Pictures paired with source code
————————

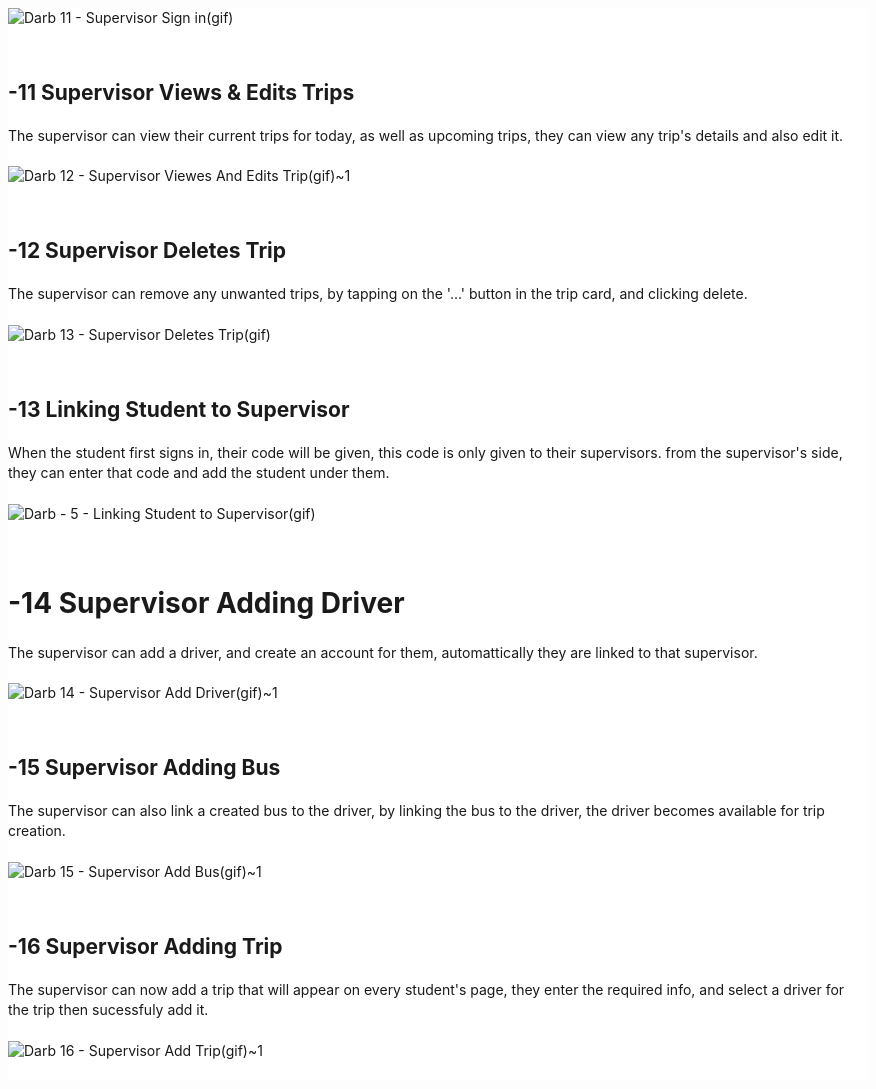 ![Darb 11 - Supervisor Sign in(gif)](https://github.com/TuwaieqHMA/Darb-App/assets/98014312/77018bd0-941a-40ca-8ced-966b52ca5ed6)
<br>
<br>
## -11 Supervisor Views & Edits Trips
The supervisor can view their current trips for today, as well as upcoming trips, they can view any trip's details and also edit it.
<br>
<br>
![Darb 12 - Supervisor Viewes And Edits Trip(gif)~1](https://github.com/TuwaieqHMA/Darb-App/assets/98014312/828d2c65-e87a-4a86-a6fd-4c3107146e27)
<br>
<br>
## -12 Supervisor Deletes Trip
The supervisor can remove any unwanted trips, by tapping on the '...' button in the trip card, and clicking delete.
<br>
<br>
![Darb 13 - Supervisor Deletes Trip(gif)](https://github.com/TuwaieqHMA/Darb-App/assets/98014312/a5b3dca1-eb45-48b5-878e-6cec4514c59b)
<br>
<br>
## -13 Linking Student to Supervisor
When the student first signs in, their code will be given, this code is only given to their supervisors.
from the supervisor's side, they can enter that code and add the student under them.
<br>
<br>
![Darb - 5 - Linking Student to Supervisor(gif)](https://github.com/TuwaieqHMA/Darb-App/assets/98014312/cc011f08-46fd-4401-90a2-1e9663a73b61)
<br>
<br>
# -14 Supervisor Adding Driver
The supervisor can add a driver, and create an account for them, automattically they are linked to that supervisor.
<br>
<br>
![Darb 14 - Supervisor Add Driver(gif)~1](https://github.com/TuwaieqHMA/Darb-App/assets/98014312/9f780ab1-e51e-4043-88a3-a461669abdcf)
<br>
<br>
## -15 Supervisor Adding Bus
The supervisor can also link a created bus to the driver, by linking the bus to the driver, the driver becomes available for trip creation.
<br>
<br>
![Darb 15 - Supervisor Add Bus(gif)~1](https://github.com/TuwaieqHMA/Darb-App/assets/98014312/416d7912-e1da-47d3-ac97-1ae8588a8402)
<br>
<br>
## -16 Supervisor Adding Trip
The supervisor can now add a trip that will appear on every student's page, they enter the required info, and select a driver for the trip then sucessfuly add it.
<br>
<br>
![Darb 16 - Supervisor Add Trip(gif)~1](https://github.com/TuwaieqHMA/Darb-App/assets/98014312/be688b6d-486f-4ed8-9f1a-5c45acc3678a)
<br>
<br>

————————

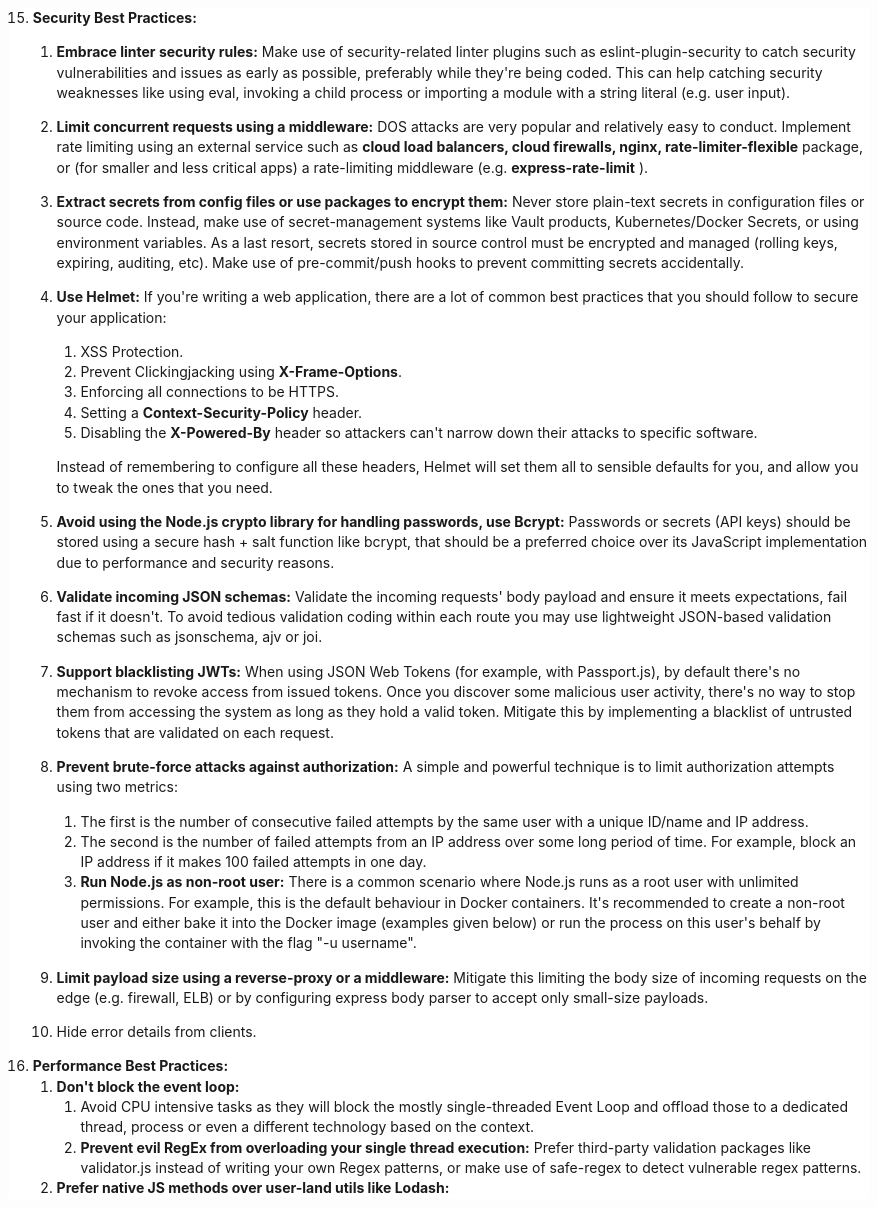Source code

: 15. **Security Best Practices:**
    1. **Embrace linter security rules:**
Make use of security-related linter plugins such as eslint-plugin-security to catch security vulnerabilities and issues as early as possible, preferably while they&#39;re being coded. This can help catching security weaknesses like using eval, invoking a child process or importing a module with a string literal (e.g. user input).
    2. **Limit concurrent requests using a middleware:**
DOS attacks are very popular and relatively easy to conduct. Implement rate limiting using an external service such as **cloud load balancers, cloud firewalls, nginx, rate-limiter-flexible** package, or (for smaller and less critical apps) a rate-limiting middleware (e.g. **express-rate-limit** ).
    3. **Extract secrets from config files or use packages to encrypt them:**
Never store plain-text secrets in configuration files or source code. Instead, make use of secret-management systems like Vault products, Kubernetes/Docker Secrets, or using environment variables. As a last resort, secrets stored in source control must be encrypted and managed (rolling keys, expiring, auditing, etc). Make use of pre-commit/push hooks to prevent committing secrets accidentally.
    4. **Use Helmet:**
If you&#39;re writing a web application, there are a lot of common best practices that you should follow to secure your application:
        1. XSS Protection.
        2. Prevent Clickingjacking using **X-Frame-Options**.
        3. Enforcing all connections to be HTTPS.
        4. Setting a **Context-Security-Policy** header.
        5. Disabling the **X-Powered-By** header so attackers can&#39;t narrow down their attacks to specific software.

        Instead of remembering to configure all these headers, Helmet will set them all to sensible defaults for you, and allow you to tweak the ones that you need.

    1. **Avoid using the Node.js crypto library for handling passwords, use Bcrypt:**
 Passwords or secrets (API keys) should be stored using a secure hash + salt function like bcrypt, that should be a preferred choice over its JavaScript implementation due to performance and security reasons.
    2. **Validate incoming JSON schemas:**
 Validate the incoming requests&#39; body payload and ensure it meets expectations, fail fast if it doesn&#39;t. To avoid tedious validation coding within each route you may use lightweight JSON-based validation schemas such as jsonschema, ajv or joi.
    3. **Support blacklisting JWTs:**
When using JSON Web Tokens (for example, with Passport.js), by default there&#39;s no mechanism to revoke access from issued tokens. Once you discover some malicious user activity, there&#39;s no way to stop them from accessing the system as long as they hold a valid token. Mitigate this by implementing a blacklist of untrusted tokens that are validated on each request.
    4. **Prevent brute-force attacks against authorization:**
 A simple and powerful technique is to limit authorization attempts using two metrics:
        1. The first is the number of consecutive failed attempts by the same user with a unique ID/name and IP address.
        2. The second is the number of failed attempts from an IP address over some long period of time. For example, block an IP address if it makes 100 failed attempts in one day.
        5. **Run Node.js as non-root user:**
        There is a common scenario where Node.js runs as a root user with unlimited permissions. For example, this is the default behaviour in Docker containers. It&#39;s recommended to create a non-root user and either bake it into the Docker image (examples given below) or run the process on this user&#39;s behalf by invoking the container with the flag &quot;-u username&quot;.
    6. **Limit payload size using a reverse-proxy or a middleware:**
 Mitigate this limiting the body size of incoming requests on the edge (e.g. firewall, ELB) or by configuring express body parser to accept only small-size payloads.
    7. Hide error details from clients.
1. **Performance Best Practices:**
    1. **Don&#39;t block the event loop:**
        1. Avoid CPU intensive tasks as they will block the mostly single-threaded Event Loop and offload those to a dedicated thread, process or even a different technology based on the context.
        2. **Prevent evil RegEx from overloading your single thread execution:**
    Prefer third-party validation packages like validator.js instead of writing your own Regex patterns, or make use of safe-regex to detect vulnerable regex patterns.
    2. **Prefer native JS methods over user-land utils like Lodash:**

————————

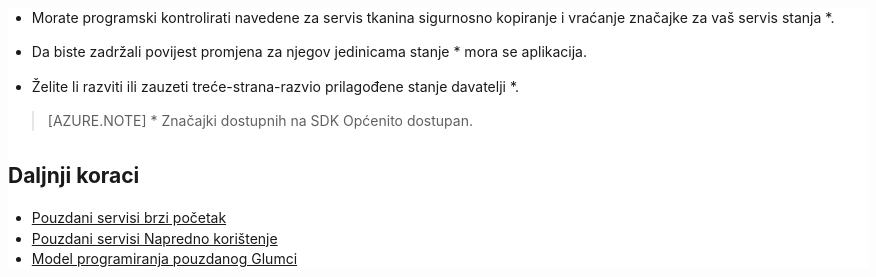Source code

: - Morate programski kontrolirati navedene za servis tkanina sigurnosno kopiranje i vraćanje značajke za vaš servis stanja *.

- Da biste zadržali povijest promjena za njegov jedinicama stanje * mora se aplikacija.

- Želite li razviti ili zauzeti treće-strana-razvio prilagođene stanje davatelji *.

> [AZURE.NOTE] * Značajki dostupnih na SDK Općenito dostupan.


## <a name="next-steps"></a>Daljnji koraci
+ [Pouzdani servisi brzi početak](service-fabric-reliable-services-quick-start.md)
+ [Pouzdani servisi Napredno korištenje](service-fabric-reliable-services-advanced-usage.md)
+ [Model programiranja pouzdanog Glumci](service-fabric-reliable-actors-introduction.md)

————————

*PROBLEM DESCRIPTION*
Above are the records; print exactly the lines from the line with "Make use of security-related" to the line with "2. **Limit concurrent", including both, and nothing else.

*TASK ANSWER*
Make use of security-related linter plugins such as eslint-plugin-security to catch security vulnerabilities and issues as early as possible, preferably while they&#39;re being coded. This can help catching security weaknesses like using eval, invoking a child process or importing a module with a string literal (e.g. user input).
    2. **Limit concurrent requests using a middleware:**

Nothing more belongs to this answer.